DES PLAINES, Ill. - Road rage, like dot.com, e-commerce and infomercial, has become an accepted term in our everyday conversation. Almost all of us have been the victim of an aggressive driver and most of us have probably engaged in this hazardous behavior at least once.
While hard to define, most people know road rage when they see it. Weaving in and out of traffic, unsafe lane changes, running red lights, tailgating, blowing the horn and making hostile hand gestures are all examples of someone who is in the "Road Rage Zone."
According to the National Highway Traffic Safety Administration (NHTSA), road rage is a factor in two-thirds of the nation's highway fatalities. In addition, one out of three accidents reported to the police involves some form of aggressive driving. These tragic incidents of temporary insanity cost the nation more than $100 billion a year.
Experts cite everything from summer heat to the stepped up pace of urban life to an overall increase in violence and a general breakdown in manners as possible road rage triggers. And while all of these factors may indeed contribute to drivers engaging in violent behavior, there is a consensus that traffic congestion is the primary source of road rage.

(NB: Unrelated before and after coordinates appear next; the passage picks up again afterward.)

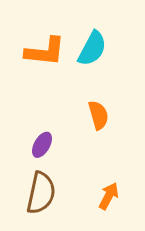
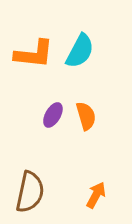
purple ellipse: (42, 145) -> (53, 115), moved

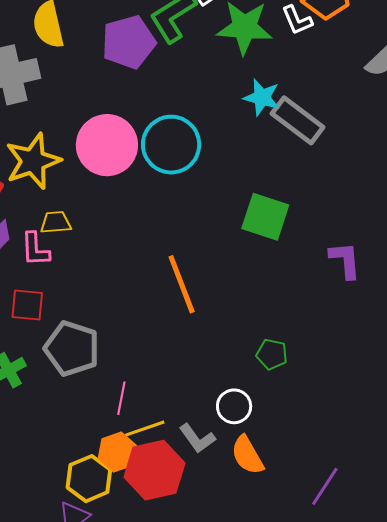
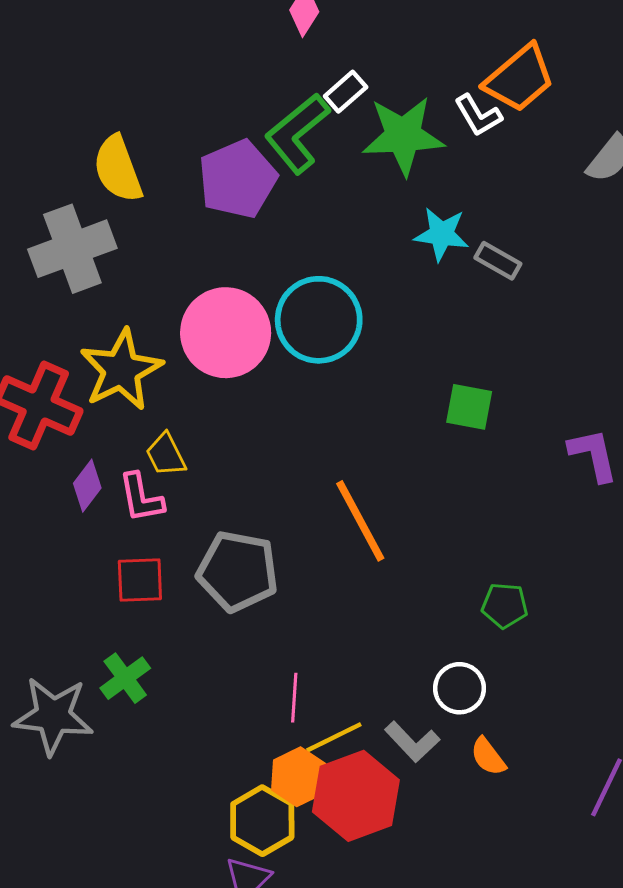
gray rectangle: (298, 120) -> (498, 261), size x0.6
green square: (265, 217) -> (469, 407), size x0.7
yellow trapezoid: (56, 222) -> (166, 455), turned -104
gray pentagon: (72, 348) -> (238, 571), moved
orange semicircle: (247, 455) -> (488, 757), size x0.7

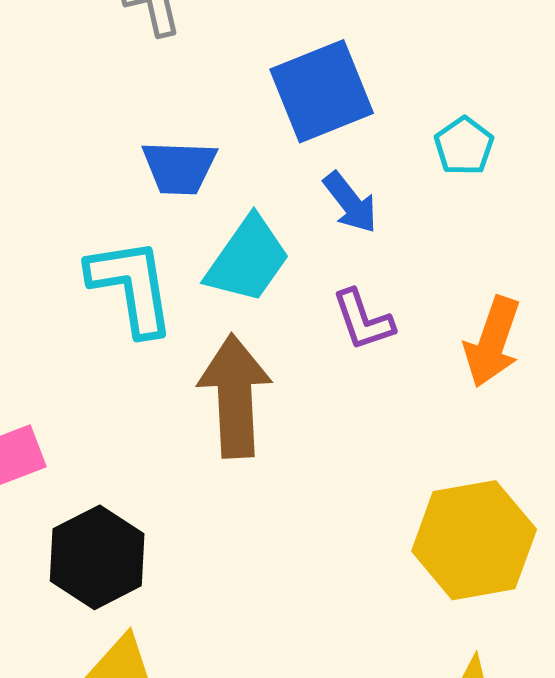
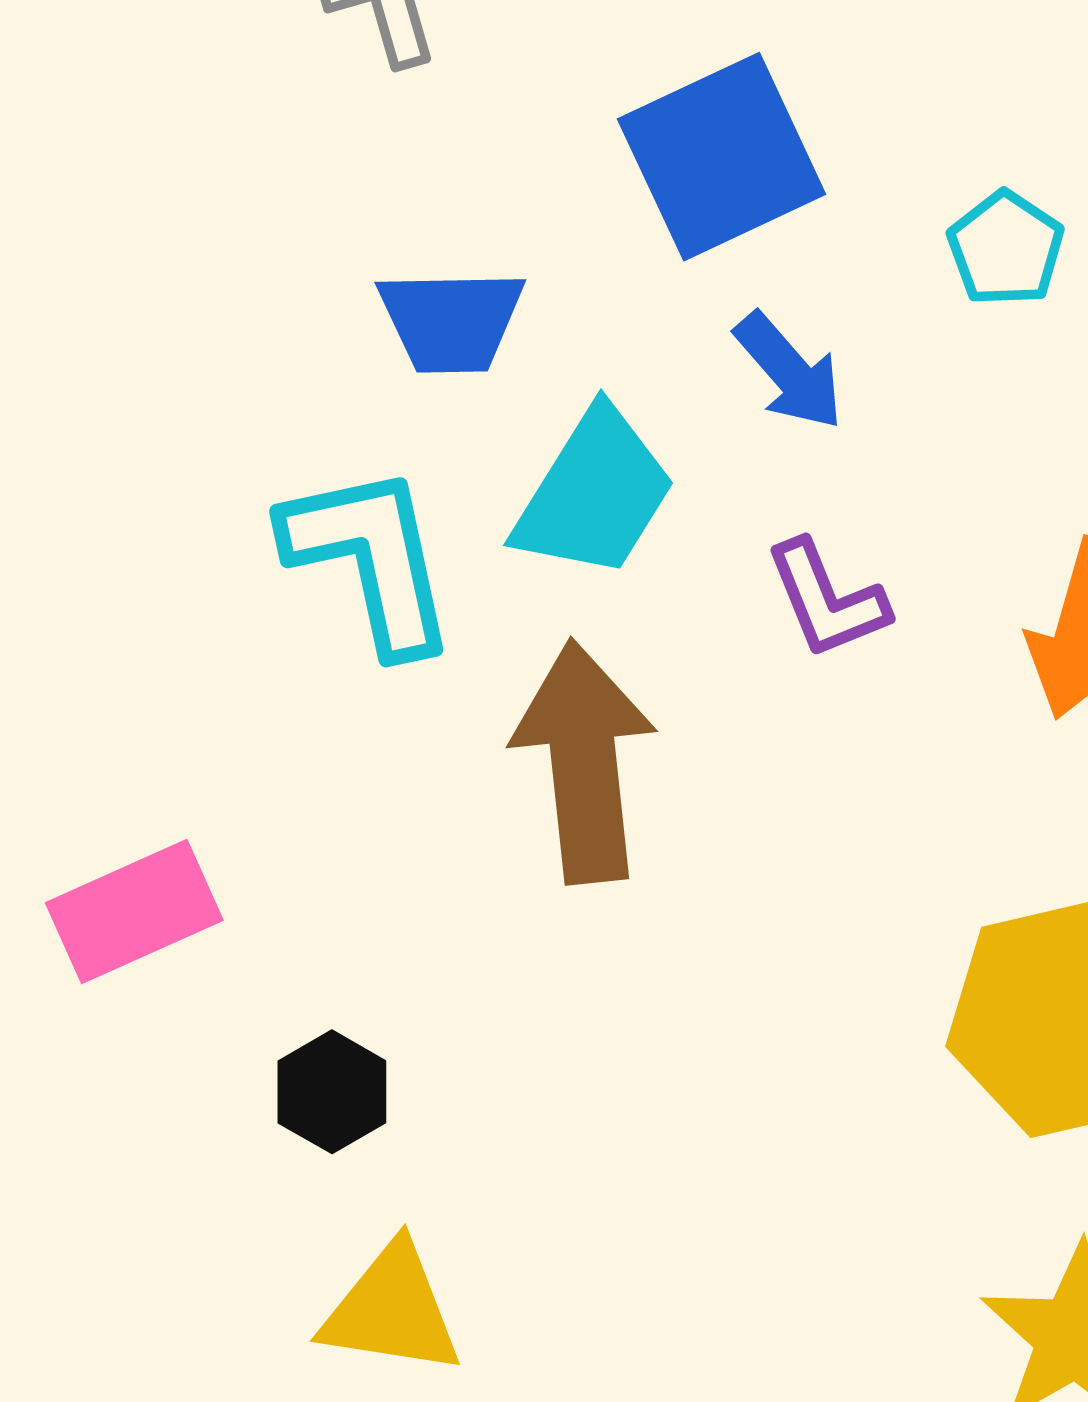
black hexagon: (97, 557) -> (332, 1092), size x0.6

In a 1997 public opinion survey conducted by Roper Starch Worldwide for the Insurance Research Council, 65 percent of respondents said traffic congestion played a major role in contributing to aggressive driving. Forty-three percent cited road construction as a major contributor, 41 percent indicated that "longer commute times" were a primary cause and 37 percent said poor road design was a key factor in triggering road rage behavior.
Insurers are keenly aware that aggressive driving is a major contributor to both the number of auto accidents and the severity of those accidents. As major proponents of highway safety, we are concerned that poor road design and failure to improve or expand highways fuels aggressive driving. This, in turn, leads to more accidents resulting in injuries and death.
We can combat aggressive driving and reduce the number of accidents on our highways. Since 1992, more than 40,000 lives have been saved because of a combination of public awareness and public policy solutions on issues such as seat belts, air bags, child safety seats, motorcycle helmets and drunken driving.
Public education and sound transportation policy must work in tandem to solve the road rage problem.
Maryland, Virginia and Washington, D.C., have "Smooth Operator" and "Highways or Dieways" programs that fight aggressive driving.
The Washington beltway is now patrolled using both conventional and advanced technology to detect traffic violations and reduce aggressive driving. The Baltimore area is leading the way with red-light cameras, installed at busy intersections, that serve as a deterrent to aggressive driving.
A sound transportation policy by federal, state and local government that acknowledges the need to modernize our streets and highways, build new roadways where appropriate and encourage the responsible use of mass transit are absolutely necessary.
Policies that refuse to recognize the integral role of the automobile in the daily lives of the American public are not only shortsighted, but dangerous.
Jack Ramirez is the president and chief executive officer of the National Association of Independent Insurers (NAII), the nation's largest full service property-casualty trade association representing more than 675 insurance comM-W panies.